En mars, la valeur de son portefeuille atteint 1 300 € ; il décide de sécuriser son gain en réalisant une cession à hauteur de 500 €.
La plus-value dégagée est donc égale à : 500 – (1000 x 500 / 1300) = 500 – 385 = 115 €
 
Formule de calcul de la plus ou moins-value de cession :
  • Etape n°2 : recommencez pour chaque cession ! Alors que pour les valeurs mobilières traditionnelles, comme les actions, on calcule la plus ou moins-value par simple différence entre le solde en début et fin d’année, en matière de crypto-actifs, le calcul de la plus ou moins-value doit être réalisé pour chaque cession. Petite particularité ici : par "cession", il faut entendre non seulement la cession traditionnelle (crypto-actif contre devise légale) mais également l’échange de crypto-actif contre un bien (ou un service). Utiliser ses crypto-actifs comme une monnaie pour acquérir un bien doit donc conduire le contribuable à déclarer une plus-value (ou une moins-value le cas échéant), calculée en fonction de la valeur du bien ainsi acquis. En conséquence de ce calcul systématique de la plus-value, il convient de réduire chaque fois le prix total d’acquisition de la somme des fractions de capital initial et ce, afin de tenir compte des cessions préalables. Reprenons notre exemple précédent.
Au mois de septembre, la valeur du portefeuille de notre contribuable atteint désormais 1 100 € ; le contribuable utilise son portefeuille pour s’acheter une tablette tactile d’une valeur de 700 € sur une plateforme acceptant les cryptomonnaies comme moyen de paiement.
Pour déterminer la plus-value réalisée à cette occasion, il convient de minorer le prix total d’acquisition de la fraction de capital initial de 385 € déduite lors de la précédente cession.
La plus-value est donc égale à : 700 – [(1000 – 385) x 700 / 1100] = 700 – 391 = 309 €
  • Etape n°3 : A la fin de l'année, additionnez l'ensemble des plus-values et moins-values pour déterminer votre plus ou moins-value globale. Ici, aucune difficulté particulière, une simple addition est requise. Dans notre exemple, notre contribuable devra donc déclarer, pour l'année 2019, une plus-value globale de 115 + 309 = 424 €, sur laquelle il sera imposé au taux global de 30%, soit une imposition de 127 €.
 
Ce nouveau régime, qui contraint les contribuables à garder trace de chaque cession, s'applique à toutes les cessions réalisées depuis le 1er janvier 2019. Le contribuable devra non seulement ajouter dans sa déclaration de revenus le montant de sa plus-ou moins-value globale réalisée sur crypto-actifs au cours de l'année, mais également joindre en annexe la liste de l'intégralité des cessions imposables réalisées au cours de l'année, avec calcul de la plus ou moins-value en résultant. Un vrai travail de comptable pour les contribuables les plus actifs !
A noter que le contribuable dont le montant total des cessions au cours d’une année d’imposition n’excède pas 305 € bénéficie d’une exonération.
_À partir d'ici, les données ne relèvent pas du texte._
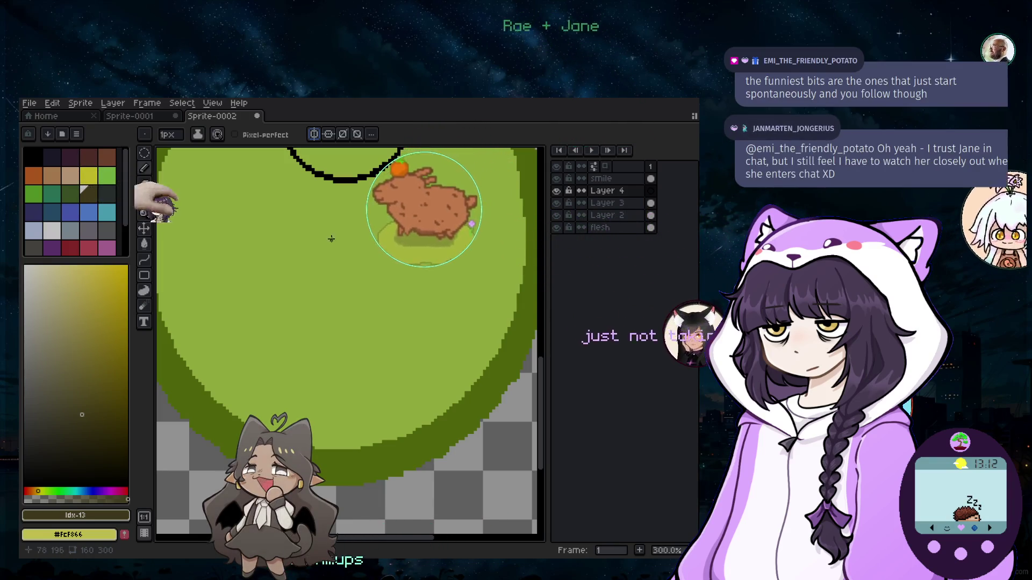
{"action": "scroll", "coordinate": [327, 238], "scroll_direction": "up", "scroll_amount": 1}
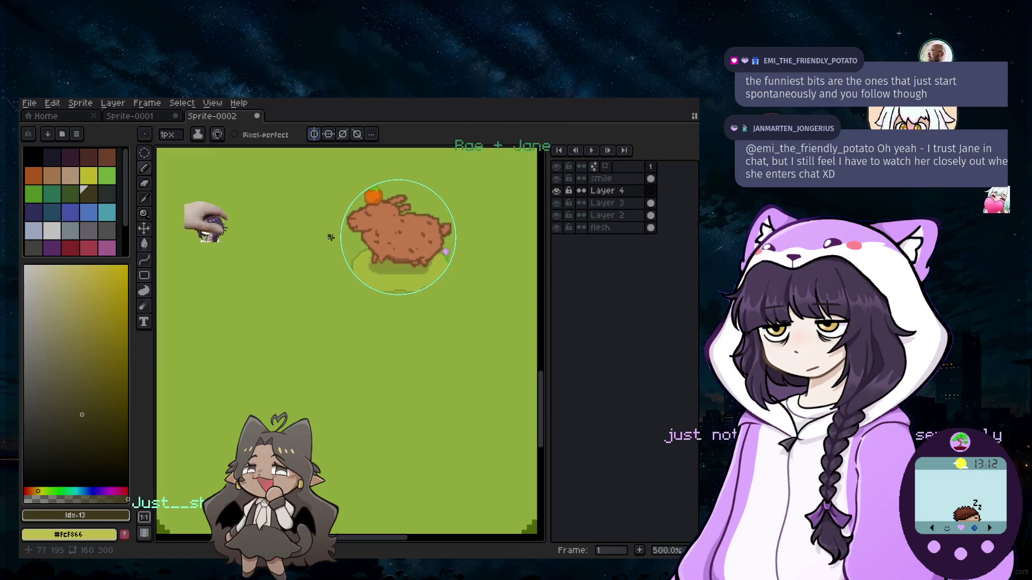
{"action": "scroll", "coordinate": [328, 239], "scroll_direction": "down", "scroll_amount": 1}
Le sort particulier des moins-values
 
A l’inverse de ce qui a cours pour les instruments financiers traditionnels, les éventuelles moins-values réalisées ne sont imputables que sur les plus-values de même nature réalisées la même année. Concrètement, cela signifie que si le contribuable peut compenser ses moins-values sur cryptoactifs de l’année avec ses plus-values sur cryptoactifs, afin de dégager une plus ou moins-value globale sur l’année, il ne pourra en revanche imputer l’éventuelle moins-value globale ainsi dégagée, ni sur les plus-values de cession de biens d’une autre nature (telle une plus-value sur actions), ni sur les futures plus-values de cession sur crypto-actifs. Pour autant, cette moins-value doit tout de même être portée sur la déclaration de revenus du contribuable.

Maintien des deux autres régimes d'imposition

Alors que lors des débats parlementaires le Gouvernement rappelait sa volonté de faire de Paris "la première place financière d'Europe", reconnaissant que cela passait par un soutien à toutes les nouvelles technologies financières (qui plus est dans le contexte du Brexit), force est d'admettre que le régime fiscal adopté pour les crypto-actifs est loin d'être simple et attractif. On a au contraire plutôt l'impression d'une usine à gaz où nombreux sont les contribuables qui vont mal évaluer leurs plus-values et s'exposer au risque d'une rectification fiscale.

Plus encore, au lieu d'unifier le régime fiscal des crypto-actifs, le Gouvernement a maintenu le point de vue adopté par le Conseil d'Etat au printemps 2018 : le taux de 30% ne s'applique qu'aux contribuables dont les cessions présentent un caractère occasionnel. Dès lors que les cessions présentent un caractère habituel, le contribuable tombe en effet dans le régime des BIC. Et lorsque les cessions de crypto-actifs réalisées par le contribuable sont la contrepartie de sa participation à la création ou au fonctionnement du système d'unité de compte virtuelle, c'est-à-dire d'une activité de minage, c'est alors le régime des BNC qui doit être appliqué.
La création d'un régime spécifique n'a donc en rien simplifié l'imposition des crypto-actifs.
 
Pour finir, n’oublions pas que, dès le 1er janvier 2020, les comptes d’actifs numériques ouverts, détenus, utilisés ou clos à l’étranger devront être déclarés à l’administration fiscale, au même titre que les comptes ordinaires et comptes-titres détenus à l’étranger. Le contribuable négligent risque en effet une amende de 750 € par compte non déclaré, portée à 1 500 € lorsque la valeur vénale du compte non déclaré a été supérieure à 50 000 € à un moment quelconque au cours de l’année d’imposition concernée.